In fall 2015, Boyce added a men's soccer team. In fall 2021, Boyce Soccer won their first NCCAA Mideast regional championship in school history. On November 6, they defeated CU Harrodsburg by a score of 6–1. The team was led in goals scored by Yonelson Alvarez and Caleb Sites, with 2 goals each. In the 2023 season, Boyce Soccer reached the NCCAA Championship game, losing by a score of 1–2 to Pensacola Christian College. Boyce's one goal was scored by a Pensacola defender off a corner kick. Pensacola's 2 goals were both scored by Lourenco Goncalves.

In fall 2016, Boyce added a women's volleyball team.

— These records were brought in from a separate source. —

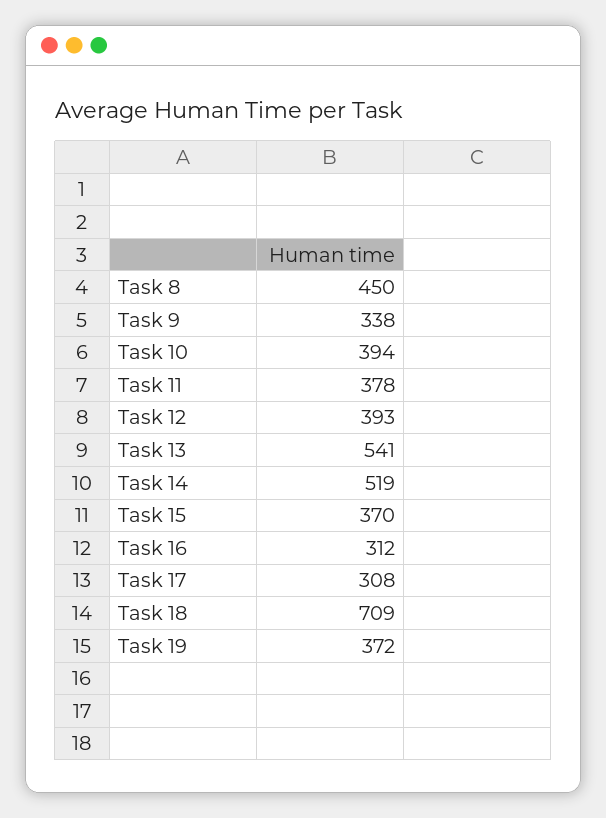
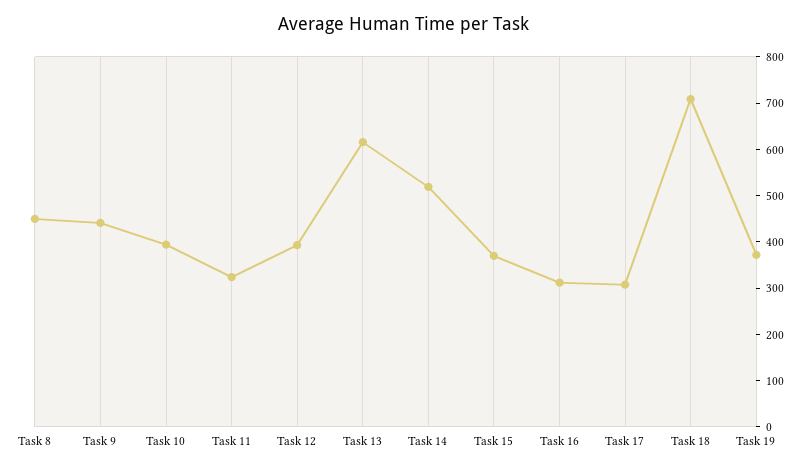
Task 9: 338 -> 440
Task 11: 378 -> 320
Task 13: 541 -> 620

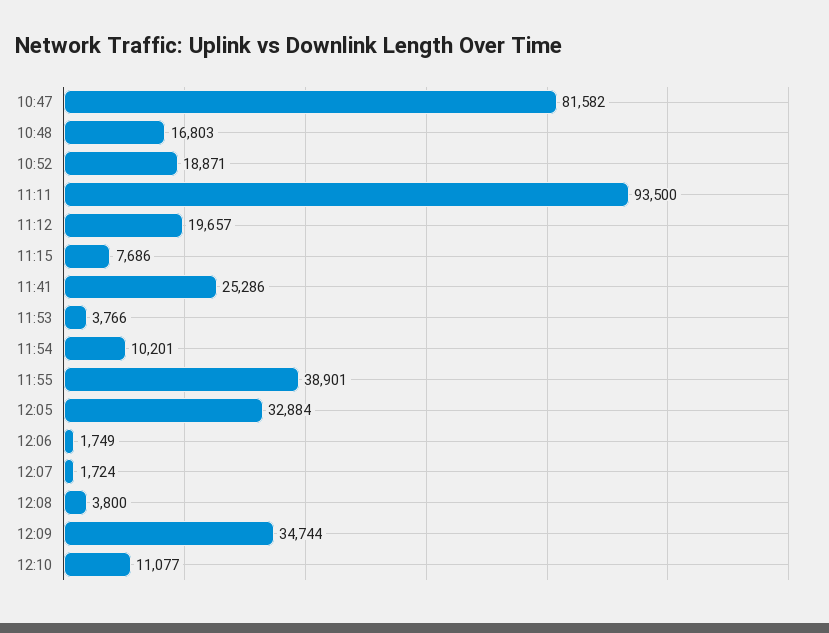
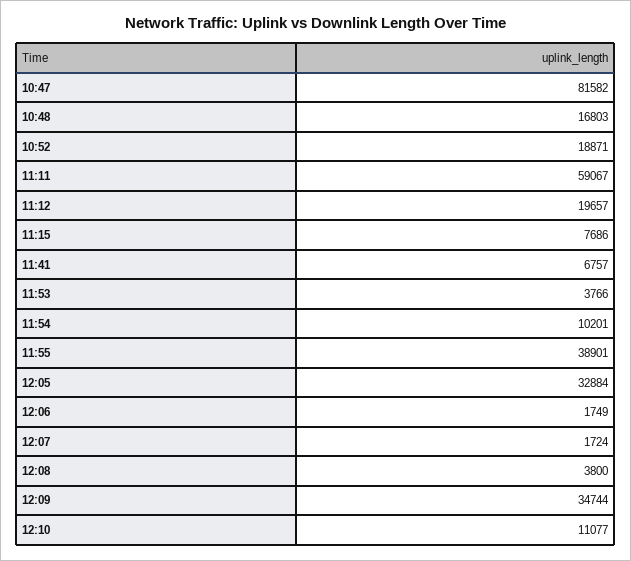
11:11: 93500 -> 59067
11:41: 25286 -> 6757

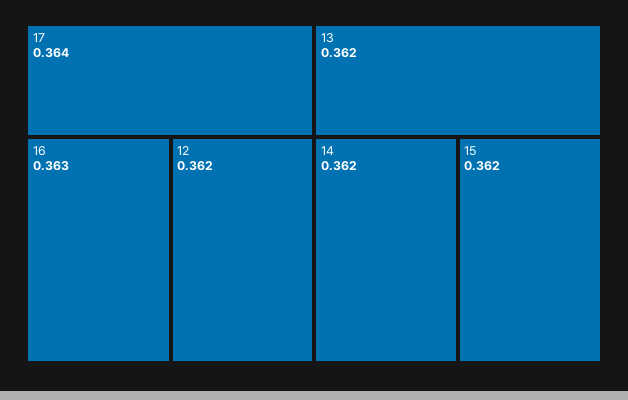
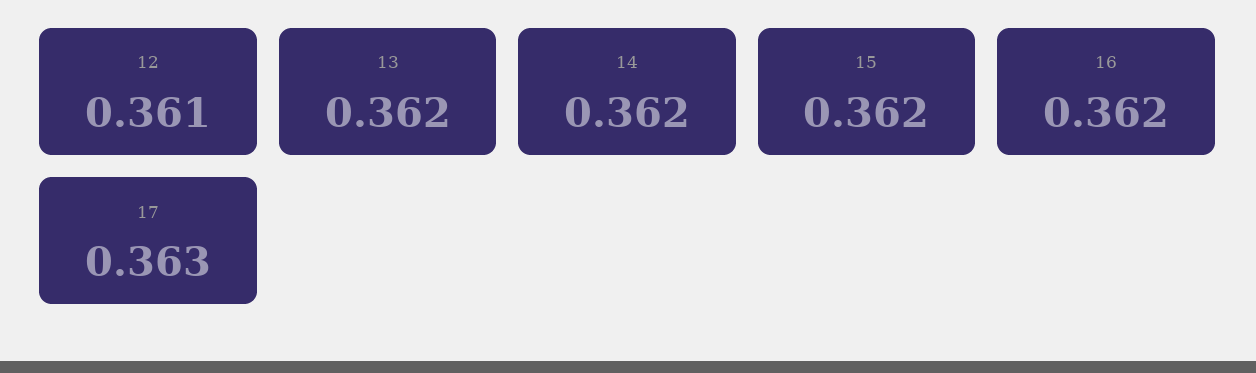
17: 0.364 -> 0.363
16: 0.363 -> 0.362
12: 0.362 -> 0.361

In fall 2022, Boyce added a men's and women's cross country team. In the 2023 season, senior Danielle Ruhr of Buffalo, Minnesota won the Dr. Ray Bullock Award.

== Augustine Honors Collegium ==
In 2016, Boyce College started the Augustine Honors Collegium, a seminar-based program for academically advanced undergraduates interested in Christian scholarship. The Collegium formerly published a biannual academic journal, The Augustine Collegiate Review.